It is the following Tuesday after the great South Carolina deluge. In Columbia, we're seeing sunshine for the first time in about five days. Helicopters are pretty much a constant overhead as news stations, government agencies, and Lord-knows-who-else survey the scene from the air.
I live in northeast Columbia with my family and the destruction is not so obvious here. I suppose we must be on relatively high ground and so we weren't flooded out as much as the rest of the city. From Saturday night through midday Monday, we had a pretty steady rain. It wasn't storming, or even a particularly hard rain, just constant--especially Sunday (Oct 4). In fact, it's been several years since I've seen rain that constant, falling in big, heavy drops. It wasn't really scary while it was happening; more depressing.
Outside of the news reports, I would not have noted this rain as being anything out of the ordinary (we went to grocery in the midst of it, which isn't far from home) except for when I got up early Monday morning to feed the dog. The water running through the "ditch" that is our abbreviated back yard was up and rushing, though it did not reach the house or even cover the back porch. The french drain was able to handle the excess and channel it out to the street.
We suffered no flood damage and never even lost electricity (as of this writing), so we were pretty fortunate. Judging from the news, a number of streets and portions of the Interstates (I-20 and I-77) around us were closed. Dams and canals were breeched causing a lot of flooding in the southeast part of the city and keeping schools and businesses closed into the first of the work-week. Evacuations were forced in some areas. It seems we are on a high island of relative stability in the midst of a lot of calamity.

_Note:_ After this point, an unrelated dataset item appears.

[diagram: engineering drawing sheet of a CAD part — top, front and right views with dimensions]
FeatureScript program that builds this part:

Out-of-state family and friends have been texting and calling to verify our well-being, so let me say that, at this point, we're OK. Our unknowns right now are: how long will my wife's workplace be closed, and, will we experience a loss of supplies (the grocery store was being cleared of bread and water) before this is "over."
The news media is calling this a "1000 year flooding event." From a statistical standpoint that's probably true, but the implication is of a natural event and I think there's little doubt of the human input. Some commentators will even concede that this event, like the California drought, is a byproduct of "climate change" or even "global warming." I think that's true, but there is more to the story.

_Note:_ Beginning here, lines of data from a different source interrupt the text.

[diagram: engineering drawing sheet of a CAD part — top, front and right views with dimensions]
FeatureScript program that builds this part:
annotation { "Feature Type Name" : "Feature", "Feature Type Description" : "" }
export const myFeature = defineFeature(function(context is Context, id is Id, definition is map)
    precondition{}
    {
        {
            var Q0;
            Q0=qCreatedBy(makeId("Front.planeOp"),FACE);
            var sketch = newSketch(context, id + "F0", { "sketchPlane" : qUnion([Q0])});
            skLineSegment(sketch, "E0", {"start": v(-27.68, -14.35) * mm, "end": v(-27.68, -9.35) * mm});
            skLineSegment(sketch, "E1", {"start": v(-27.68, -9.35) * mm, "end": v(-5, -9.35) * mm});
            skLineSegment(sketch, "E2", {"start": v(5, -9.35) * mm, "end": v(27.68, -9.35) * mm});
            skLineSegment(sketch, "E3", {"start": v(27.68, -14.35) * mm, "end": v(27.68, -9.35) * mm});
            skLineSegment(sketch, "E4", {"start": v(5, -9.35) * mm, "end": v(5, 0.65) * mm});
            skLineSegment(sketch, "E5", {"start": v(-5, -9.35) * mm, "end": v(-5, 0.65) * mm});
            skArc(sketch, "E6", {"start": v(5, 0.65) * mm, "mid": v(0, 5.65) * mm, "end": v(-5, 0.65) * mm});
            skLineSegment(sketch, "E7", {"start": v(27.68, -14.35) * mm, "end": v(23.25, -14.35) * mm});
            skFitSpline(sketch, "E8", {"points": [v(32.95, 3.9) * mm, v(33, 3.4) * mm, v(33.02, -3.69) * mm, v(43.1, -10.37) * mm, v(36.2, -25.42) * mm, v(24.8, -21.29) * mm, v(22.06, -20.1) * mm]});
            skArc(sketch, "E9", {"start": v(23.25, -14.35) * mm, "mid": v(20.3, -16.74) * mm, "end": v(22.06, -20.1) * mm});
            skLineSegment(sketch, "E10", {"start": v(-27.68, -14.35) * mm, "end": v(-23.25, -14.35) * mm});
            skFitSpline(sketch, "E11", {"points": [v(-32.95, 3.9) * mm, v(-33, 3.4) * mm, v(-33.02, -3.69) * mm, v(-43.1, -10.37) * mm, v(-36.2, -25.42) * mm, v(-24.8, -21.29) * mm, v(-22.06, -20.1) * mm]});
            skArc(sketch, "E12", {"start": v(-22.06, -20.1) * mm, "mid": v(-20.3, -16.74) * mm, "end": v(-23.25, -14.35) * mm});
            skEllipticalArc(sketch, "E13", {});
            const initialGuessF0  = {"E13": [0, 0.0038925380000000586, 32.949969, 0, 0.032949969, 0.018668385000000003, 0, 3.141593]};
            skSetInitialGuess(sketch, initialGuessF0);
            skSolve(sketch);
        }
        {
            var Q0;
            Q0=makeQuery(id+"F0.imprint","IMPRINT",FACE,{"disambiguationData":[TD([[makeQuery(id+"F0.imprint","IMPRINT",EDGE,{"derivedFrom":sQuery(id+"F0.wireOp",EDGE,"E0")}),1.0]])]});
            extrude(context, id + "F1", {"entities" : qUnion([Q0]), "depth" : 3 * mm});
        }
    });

All this was presaged by the passage of Hurricane Joaquin, which was at first "predicted" to make landfall on the US east coast and move over the Carolinas. Instead, it battered the Bahamas and then moved out over the Atlantic where it continues to weaken. It is apparently supposed to have contributed someway to bringing the huge load of moisture over the Carolinas that fell in the intense rains of the last few days. I say "apparently" because it looks to me like the two weather systems are pretty far separated.
So was there a causal connection between the hurricane and the rain? Probably of some sort, but I don't trust the Weather Channel to tell us the straight poop. I think the rain dumped on South Carolina was basically "stolen" from California. If you have trouble believing that weather is manipulated, I suggest you spend some time researching here.
Long ago, a Sumerian city-king (Gilgamesh, aka: Noah) survived a contrived flood and saw his thankfulness and hope for the future expressed as a rainbow. After our flood, I stood on my back porch in cooler air and looked up into slightly less pale blue skies and watched the SAG trails spreading into cirrus clouds.
The anomalous nature of the South Carolina deluge is very apparent to me. I don't see how anyone can spend any time watching the sky and not see that some huge program involving massive spraying from high-flying airplanes is going on. The sky is not as blue and the clouds are not as full as they were when I was young. The evidence is strong that the ruling powers have been perpetrating a program of geoengineering in a big way since about 1998. It is not a benign program, it seems mostly to be a militarization of the science of weather/climate control (according to the military's own documents). So why should they cause such grief for South Carolina (and California)? Why build more nuclear power plants when the meltdown of one (Fukishima) threatens all life on earth? Why explode some 2000 nuclear bombs and poison the land/atmosphere? Why use depleted uranium in munitions that sicken our own military? Why confront Russia and China with a nuclear war that can't be won? Don't expect sense from any of this. Geoengineering Watch has an insightful take on the South Caroline deluge here.